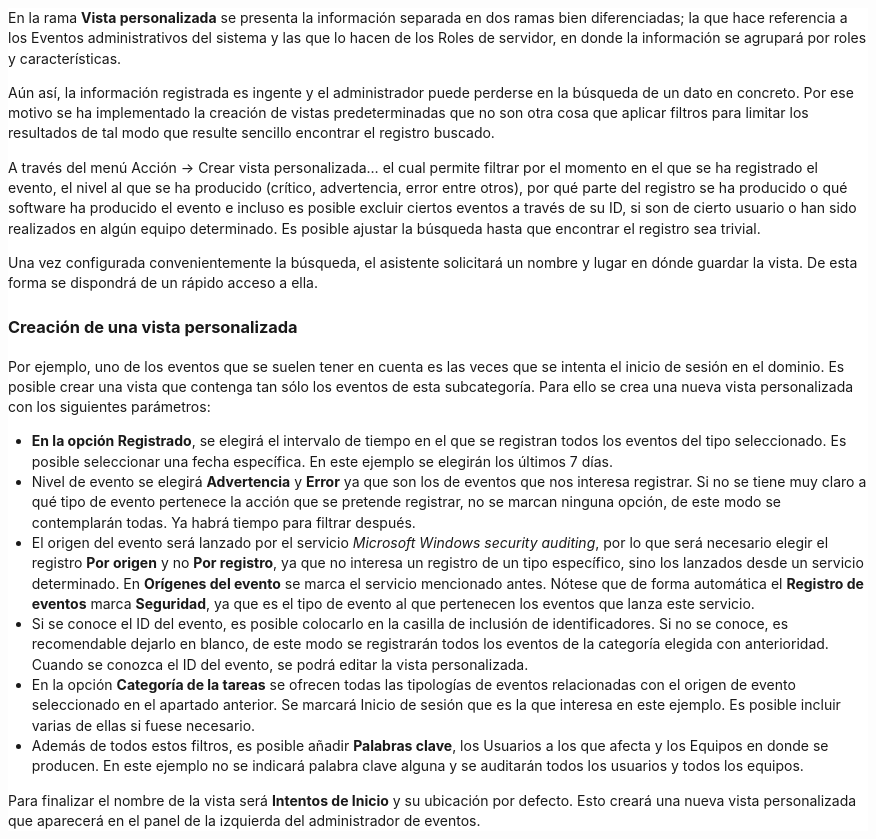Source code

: En la rama **Vista personalizada** se presenta la información separada en dos ramas bien diferenciadas; la que hace referencia a los Eventos administrativos del sistema y las que lo hacen de los Roles de servidor, en donde la información se agrupará por roles y características.

Aún así, la información registrada es ingente y el administrador puede perderse en la búsqueda de un dato en concreto. Por ese motivo se ha implementado la creación de vistas predeterminadas que no son otra cosa que aplicar filtros para limitar los resultados de tal modo que resulte sencillo encontrar el registro buscado.

A través del menú <span class="menu">Acción</span> → <span class="menu">Crear vista personalizada…</span> el cual permite filtrar por el momento en el que se ha registrado el evento, el nivel al que se ha producido (crítico, advertencia, error entre otros), por qué parte del registro se ha producido o qué software ha producido el evento e incluso es posible excluir ciertos eventos a través de su ID, si son de cierto usuario o han sido realizados en algún equipo determinado. Es posible ajustar la búsqueda hasta que encontrar el registro sea trivial.

Una vez configurada convenientemente la búsqueda, el asistente solicitará un nombre y lugar en dónde guardar la vista. De esta forma se dispondrá de un rápido acceso a ella.

### Creación de una vista personalizada

Por ejemplo, uno de los eventos que se suelen tener en cuenta es las veces que se intenta el inicio de sesión en el dominio. Es posible crear una vista que contenga tan sólo los eventos de esta subcategoría. Para ello se crea una nueva vista personalizada con los siguientes parámetros:

- **En la opción Registrado**, se elegirá el intervalo de tiempo en el que se registran todos los eventos del tipo seleccionado. Es posible seleccionar una fecha específica. En este ejemplo se elegirán los últimos 7 días.
- Nivel de evento se elegirá **Advertencia** y **Error** ya que son los de eventos que nos interesa registrar. Si no se tiene muy claro a qué tipo de evento pertenece la acción que se pretende registrar, no se marcan ninguna opción, de este modo se contemplarán todas. Ya habrá tiempo para filtrar después.
- El origen del evento será lanzado por el servicio _Microsoft Windows security auditing_, por lo que será necesario elegir el registro **Por origen** y no **Por registro**, ya que no interesa un registro de un tipo específico, sino los lanzados desde un servicio determinado. En **Orígenes del evento** se marca el servicio mencionado antes. Nótese que de forma automática el **Registro de eventos** marca **Seguridad**, ya que es el tipo de evento al que pertenecen los eventos que lanza este servicio.
- Si se conoce el ID del evento, es posible colocarlo en la casilla de inclusión de identificadores. Si no se conoce, es recomendable dejarlo en blanco, de este modo se registrarán todos los eventos de la categoría elegida con anterioridad. Cuando se conozca el ID del evento, se podrá editar la vista personalizada.
- En la opción **Categoría de la tareas** se ofrecen todas las tipologías de eventos relacionadas con el origen de evento seleccionado en el apartado anterior. Se marcará Inicio de sesión que es la que interesa en este ejemplo. Es posible incluir varias de ellas si fuese necesario.
- Además de todos estos filtros, es posible añadir **Palabras clave**, los Usuarios a los que afecta y los Equipos en donde se producen. En este ejemplo no se indicará palabra clave alguna y se auditarán todos los usuarios y todos los equipos.

Para finalizar el nombre de la vista será **Intentos de Inicio** y su ubicación por defecto. Esto creará una nueva vista personalizada que aparecerá en el panel de la izquierda del administrador de eventos.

* [Task to complete]: Show the lines where the word "elegirá" appears in the entries.

* [Answer box]:
- **En la opción Registrado**, se elegirá el intervalo de tiempo en el que se registran todos los eventos del tipo seleccionado. Es posible seleccionar una fecha específica. En este ejemplo se elegirán los últimos 7 días.
- Nivel de evento se elegirá **Advertencia** y **Error** ya que son los de eventos que nos interesa registrar. Si no se tiene muy claro a qué tipo de evento pertenece la acción que se pretende registrar, no se marcan ninguna opción, de este modo se contemplarán todas. Ya habrá tiempo para filtrar después.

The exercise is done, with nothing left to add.